Pitzer Student’s Award-Winning Paper Analyzes Bicycling Advocacy

Braden Bernards '15
Braden Bernards ’15

Claremont, Calif. (June 24, 2014)—Pitzer College student Braden Bernards ’15 won The Claremont Colleges Library Undergraduate Research Award for his research paper “Squeaky Gears: Bicycling, Dissent, and Political Innovations.”

Bernards’ paper examines the political innovations that have increased bicycling rates in cities across the country. By exploring the history of bicycling advocacy in community groups and city halls, particularly in Portland, OR, Bernards finds that effective policies stem from critical and disruptive dissent. He draws upon the radical history of the bicycle, bicycling advocacy and the meaning of urban-mobility to show how cycling is an expression of demand for public space and is “a new form of the commons.” The paper shows how everyday, subversive and intentional behavior can cause policy change.

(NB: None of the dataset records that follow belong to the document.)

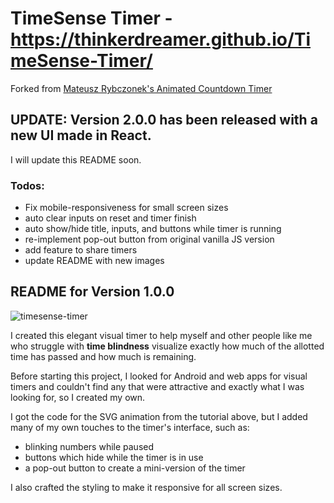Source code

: # TimeSense Timer - https://thinkerdreamer.github.io/TimeSense-Timer/
 
Forked from [Mateusz Rybczonek's Animated Countdown Timer](https://css-tricks.com/how-to-create-an-animated-countdown-timer-with-html-css-and-javascript/)

## UPDATE: Version 2.0.0 has been released with a new UI made in React.
I will update this README soon.  
### Todos:
- Fix mobile-responsiveness for small screen sizes
- auto clear inputs on reset and timer finish
- auto show/hide title, inputs, and buttons while timer is running
- re-implement pop-out button from original vanilla JS version
- add feature to share timers
- update README with new images

## README for Version 1.0.0

![timesense-timer](https://user-images.githubusercontent.com/74881094/212691503-a14a4a47-c6a5-4854-afca-db0efb292f75.png)

I created this elegant visual timer to help myself and other people like me who struggle with **time blindness** visualize exactly how much of the allotted time has passed and how much is remaining.

Before starting this project, I looked for Android and web apps for visual timers and couldn't find any that were attractive and exactly what I was looking for, so I created my own.

I got the code for the SVG animation from the tutorial above, but I added many of my own touches to the timer's interface, such as:
- blinking numbers while paused
- buttons which hide while the timer is in use
- a pop-out button to create a mini-version of the timer

I also crafted the styling to make it responsive for all screen sizes. 
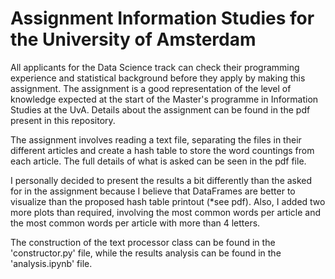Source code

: # Assignment Information Studies for the  University of Amsterdam

All applicants for the Data Science track can check their programming experience and statistical background before they apply by making this assignment. The assignment is a good representation of the level of knowledge expected at the start of the Master's programme in Information Studies at the UvA. Details about the assignment can be found in the pdf present in this repository.

The assignment involves reading a text file, separating the files in their different articles and create a hash table to store the word countings from each article. The full details of what is asked can be seen in the pdf file.

I personally decided to present the results a bit differently than the asked for in the assignment because I believe that DataFrames are better to visualize than the proposed hash table printout (*see pdf). Also, I added two more plots than required, involving the most common words per article and the most common words per article with more than 4 letters.

The construction of the text processor class can be found in the 'constructor.py' file, while the results analysis can be found in the 'analysis.ipynb' file.
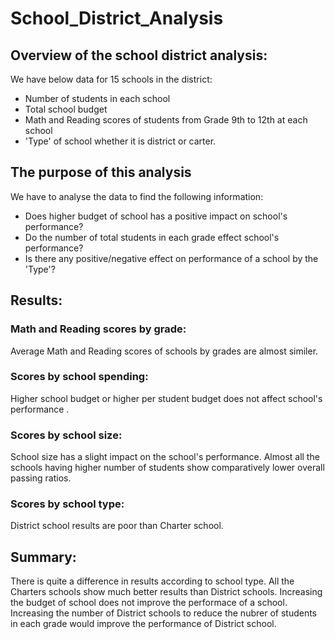 # School_District_Analysis

## Overview of the school district analysis:
We have below data for 15 schools in the district: 
-  Number of students in each school
-  Total school budget
-  Math and Reading scores of students from Grade 9th to 12th at each school
-  'Type' of school whether it is district or carter.
   
## The purpose of this analysis

We have to analyse the data to find the following information:
-  Does higher budget of school has a positive impact on school's performance? 
-  Do the number of total students in each grade effect school's performance?
-  Is there any positive/negative effect on performance of a school by the 'Type'?

## Results:
  
  ### Math and Reading scores by grade:
   Average Math and Reading scores of schools by grades are almost similer.
   ### Scores by school spending:
   Higher school budget or higher per student budget does not affect school's performance .
   ### Scores by school size:
   School size has a slight impact on the school's performance. Almost all the schools having higher number of students show comparatively lower overall passing    ratios.
   ### Scores by school type:
   District school results are poor than Charter school.

## Summary:
  There is quite a difference in results according to school type. All the Charters schools show much better results than District schools.
  Increasing the budget of school does not improve the performace of a school. Increasing the number of District schools to reduce the nubrer of students in each grade       would improve the performance of District school.
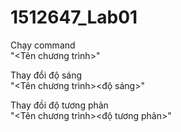# 1512647_Lab01

Chạy command <br>
"<Tên chương trình><command><path>" <br>

Thay đổi độ sáng <br>
 "<Tên chương trình><command><path><độ sáng>" <br>
 
Thay đồi độ tương phản <br>
 "<Tên chương trình><command><path><độ tương phản>" <br>
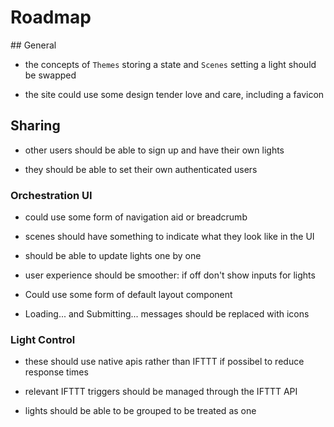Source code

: # Roadmap

## General

- the concepts of `Themes` storing a state and `Scenes` setting a light should be swapped

- the site could use some design tender love and care, including a favicon


## Sharing

- other users should be able to sign up and have their own lights

- they should be able to set their own authenticated users


### Orchestration UI

- could use some form of navigation aid or breadcrumb

- scenes should have something to indicate what they look like in the UI

- should be able to update lights one by one

- user experience should be smoother: if off don't show inputs for lights

- Could use some form of default layout component

- Loading... and Submitting... messages should be replaced with icons


### Light Control

- these should use native apis rather than IFTTT if possibel to reduce response times

- relevant IFTTT triggers should be managed through the IFTTT API

- lights should be able to be grouped to be treated as one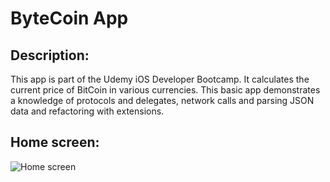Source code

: # ByteCoin App

## Description:
This app is part of the Udemy iOS Developer Bootcamp. It calculates the current price of BitCoin in various currencies. This basic app demonstrates a knowledge of protocols and delegates, network calls and parsing JSON data and refactoring with extensions. 

## Home screen:

![Home screen](https://user-images.githubusercontent.com/120228798/229053055-f488d79a-252c-477d-8128-e6316b330c52.png)
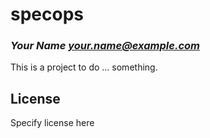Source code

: # specops
### _Your Name <your.name@example.com>_

This is a project to do ... something.

## License

Specify license here

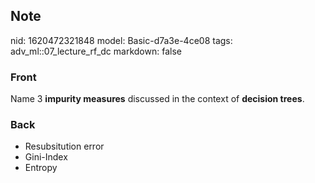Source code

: ## Note
nid: 1620472321848
model: Basic-d7a3e-4ce08
tags: adv_ml::07_lecture_rf_dc
markdown: false

### Front
Name 3 <b>impurity measures</b> discussed in the context of
<b>decision trees</b>.

### Back
<div>
  <div>
    <ul>
      <li>Resubsitution error
      <li>Gini-Index
      <li>Entropy
    </ul>
  </div>
</div>

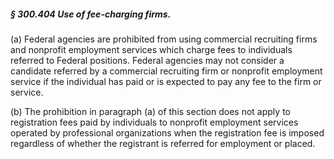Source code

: ##### § 300.404 Use of fee-charging firms. #####

(a) Federal agencies are prohibited from using commercial recruiting firms and nonprofit employment services which charge fees to individuals referred to Federal positions. Federal agencies may not consider a candidate referred by a commercial recruiting firm or nonprofit employment service if the individual has paid or is expected to pay any fee to the firm or service.

(b) The prohibition in paragraph (a) of this section does not apply to registration fees paid by individuals to nonprofit employment services operated by professional organizations when the registration fee is imposed regardless of whether the registrant is referred for employment or placed.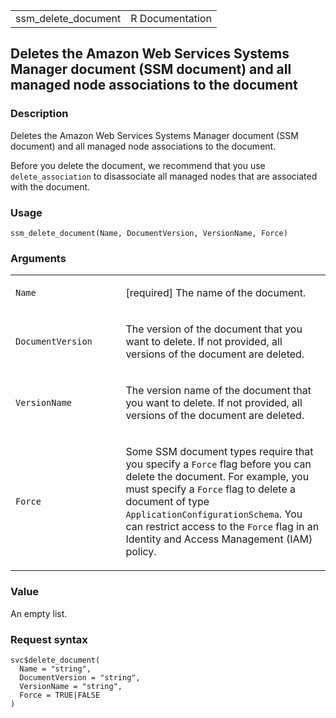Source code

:<table style="width: 100%;">
<tbody>
<tr class="odd">
<td>ssm_delete_document</td>
<td style="text-align: right;">R Documentation</td>
</tr>
</tbody>
</table>

## Deletes the Amazon Web Services Systems Manager document (SSM document) and all managed node associations to the document

### Description

Deletes the Amazon Web Services Systems Manager document (SSM document)
and all managed node associations to the document.

Before you delete the document, we recommend that you use
`delete_association` to disassociate all managed nodes that are
associated with the document.

### Usage

    ssm_delete_document(Name, DocumentVersion, VersionName, Force)

### Arguments

<table>
<colgroup>
<col style="width: 35%" />
<col style="width: 65%" />
</colgroup>
<tbody>
<tr class="odd">
<td><code id="ssm_delete_document_:_Name">Name</code></td>
<td><p>[required] The name of the document.</p></td>
</tr>
<tr class="even">
<td><code
id="ssm_delete_document_:_DocumentVersion">DocumentVersion</code></td>
<td><p>The version of the document that you want to delete. If not
provided, all versions of the document are deleted.</p></td>
</tr>
<tr class="odd">
<td><code id="ssm_delete_document_:_VersionName">VersionName</code></td>
<td><p>The version name of the document that you want to delete. If not
provided, all versions of the document are deleted.</p></td>
</tr>
<tr class="even">
<td><code id="ssm_delete_document_:_Force">Force</code></td>
<td><p>Some SSM document types require that you specify a
<code>Force</code> flag before you can delete the document. For example,
you must specify a <code>Force</code> flag to delete a document of type
<code>ApplicationConfigurationSchema</code>. You can restrict access to
the <code>Force</code> flag in an Identity and Access Management (IAM)
policy.</p></td>
</tr>
</tbody>
</table>

### Value

An empty list.

### Request syntax

    svc$delete_document(
      Name = "string",
      DocumentVersion = "string",
      VersionName = "string",
      Force = TRUE|FALSE
    )
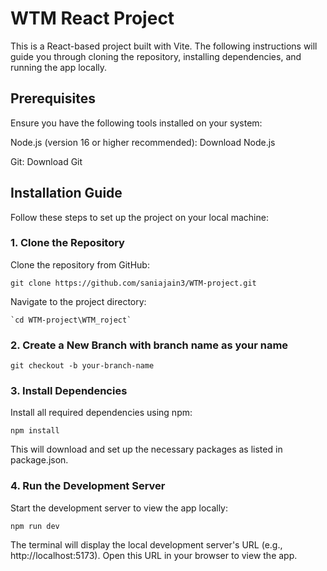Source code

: # WTM React Project

This is a React-based project built with Vite. The following instructions will guide you through cloning the repository, installing dependencies, and running the app locally.

## Prerequisites

Ensure you have the following tools installed on your system:

Node.js (version 16 or higher recommended): Download Node.js

Git: Download Git

## Installation Guide

Follow these steps to set up the project on your local machine:

### 1. Clone the Repository

Clone the repository from GitHub:

   `git clone https://github.com/saniajain3/WTM-project.git`

Navigate to the project directory:

    `cd WTM-project\WTM_roject`

### 2. Create a New Branch with branch name as your name 

`git checkout -b your-branch-name`

### 3. Install Dependencies

Install all required dependencies using npm:

  `npm install`

This will download and set up the necessary packages as listed in package.json.

### 4. Run the Development Server

Start the development server to view the app locally:

`npm run dev`

The terminal will display the local development server's URL (e.g., http://localhost:5173). Open this URL in your browser to view the app.

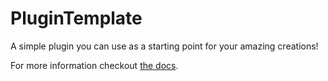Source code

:# PluginTemplate

A simple plugin you can use as a starting point for your amazing creations!

For more information checkout [the docs](https://streamcontroller.github.io/docs/latest/).
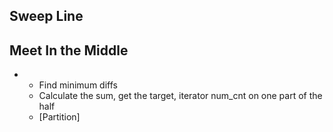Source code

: ## Sweep Line

## Meet In the Middle

*  
	* Find minimum diffs
	* Calculate the sum, get the target, iterator num_cnt on one part of the half
	* [Partition]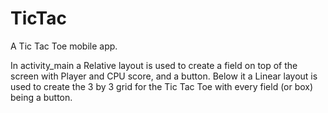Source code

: # TicTac
A Tic Tac Toe mobile app.

In activity_main a Relative layout is used to create a field on top of the screen with Player and CPU score,
and a button.
Below it a Linear layout is used to create the 3 by 3 grid for the Tic Tac Toe with every field (or box) being
a button.

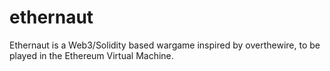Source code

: # ethernaut
Ethernaut is a Web3/Solidity based wargame inspired by overthewire, to be played in the Ethereum Virtual Machine.
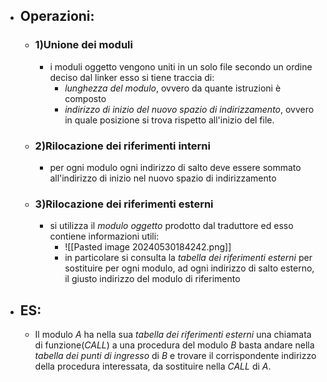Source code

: - ## Operazioni:
	- ### 1)Unione dei moduli
		- i moduli oggetto vengono uniti in un solo file secondo un ordine deciso dal linker esso si tiene traccia di:
			- _lunghezza del modulo_, ovvero da quante istruzioni è composto
			- _indirizzo di inizio del nuovo spazio di indirizzamento_, ovvero in quale posizione si trova rispetto all'inizio del file.
	- ### 2)Rilocazione dei riferimenti interni 
		- per ogni modulo ogni indirizzo di salto deve essere sommato all'indirizzo di inizio nel nuovo spazio di indirizzamento
	- ### 3)Rilocazione dei riferimenti esterni
		- si utilizza il _modulo oggetto_ prodotto dal traduttore ed esso contiene informazioni utili:
			-  ![[Pasted image 20240530184242.png]]
			- in particolare si consulta la _tabella dei riferimenti esterni_ per sostituire per ogni modulo, ad ogni indirizzo di salto esterno, il giusto indirizzo del modulo di riferimento  
- ## ES:
	- Il modulo _A_ ha nella sua _tabella dei riferimenti esterni_ una chiamata di funzione(_CALL_) a una procedura del modulo _B_ basta andare nella _tabella dei punti di ingresso_ di _B_ e trovare il corrispondente indirizzo della procedura interessata, da sostituire nella _CALL_ di _A_.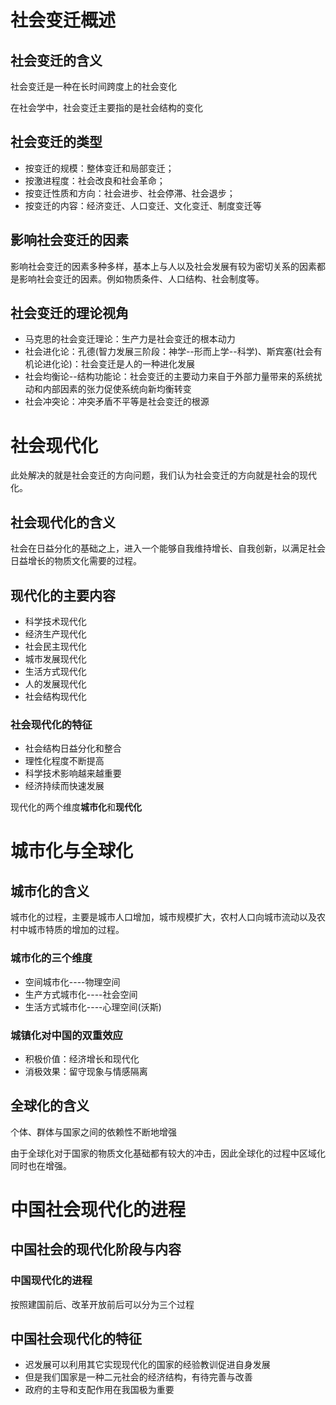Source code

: # 社会变迁概述

## 社会变迁的含义

社会变迁是一种在长时间跨度上的社会变化

在社会学中，社会变迁主要指的是社会结构的变化

## 社会变迁的类型

- 按变迁的规模：整体变迁和局部变迁；
- 按激进程度：社会改良和社会革命；
- 按变迁性质和方向：社会进步、社会停滞、社会退步；
- 按变迁的内容：经济变迁、人口变迁、文化变迁、制度变迁等

## 影响社会变迁的因素

影响社会变迁的因素多种多样，基本上与人以及社会发展有较为密切关系的因素都是影响社会变迁的因素。例如物质条件、人口结构、社会制度等。

## 社会变迁的理论视角

- 马克思的社会变迁理论：生产力是社会变迁的根本动力
- 社会进化论：孔德(智力发展三阶段：神学--形而上学--科学)、斯宾塞(社会有机论进化论)：社会变迁是人的一种进化发展
- 社会均衡论--结构功能论：社会变迁的主要动力来自于外部力量带来的系统扰动和内部因素的张力促使系统向新均衡转变
- 社会冲突论：冲突矛盾不平等是社会变迁的根源

# 社会现代化

此处解决的就是社会变迁的方向问题，我们认为社会变迁的方向就是社会的现代化。

## 社会现代化的含义

社会在日益分化的基础之上，进入一个能够自我维持增长、自我创新，以满足社会日益增长的物质文化需要的过程。

## 现代化的主要内容

- 科学技术现代化
- 经济生产现代化
- 社会民主现代化
- 城市发展现代化
- 生活方式现代化
- 人的发展现代化
- 社会结构现代化

### 社会现代化的特征

- 社会结构日益分化和整合
- 理性化程度不断提高
- 科学技术影响越来越重要
- 经济持续而快速发展

现代化的两个维度**城市化**和**现代化**

# 城市化与全球化

## 城市化的含义

城市化的过程，主要是城市人口增加，城市规模扩大，农村人口向城市流动以及农村中城市特质的增加的过程。

### 城市化的三个维度

- 空间城市化----物理空间
- 生产方式城市化----社会空间
- 生活方式城市化----心理空间(沃斯)

### 城镇化对中国的双重效应

- 积极价值：经济增长和现代化
- 消极效果：留守现象与情感隔离

## 全球化的含义

个体、群体与国家之间的依赖性不断地增强

由于全球化对于国家的物质文化基础都有较大的冲击，因此全球化的过程中区域化同时也在增强。

# 中国社会现代化的进程

## 中国社会的现代化阶段与内容

### 中国现代化的进程

按照建国前后、改革开放前后可以分为三个过程

## 中国社会现代化的特征

- 迟发展可以利用其它实现现代化的国家的经验教训促进自身发展
- 但是我们国家是一种二元社会的经济结构，有待完善与改善
- 政府的主导和支配作用在我国极为重要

Bernards, a political studies major who has served as a student member of Pitzer’s Academic Planning Committee, was named a 2013 Robert Day Scholar. He also won a Benjamin A. Gilman International Scholarship to spend fall 2012 on the Pitzer in Nepal program, where he studied rural tourism development and international aid projects along the Great Himalayan Trail.

The Library Undergraduate Research Award recognizes the importance of a scholar’s research journey from initial idea to final destination and celebrates the undergraduate research process.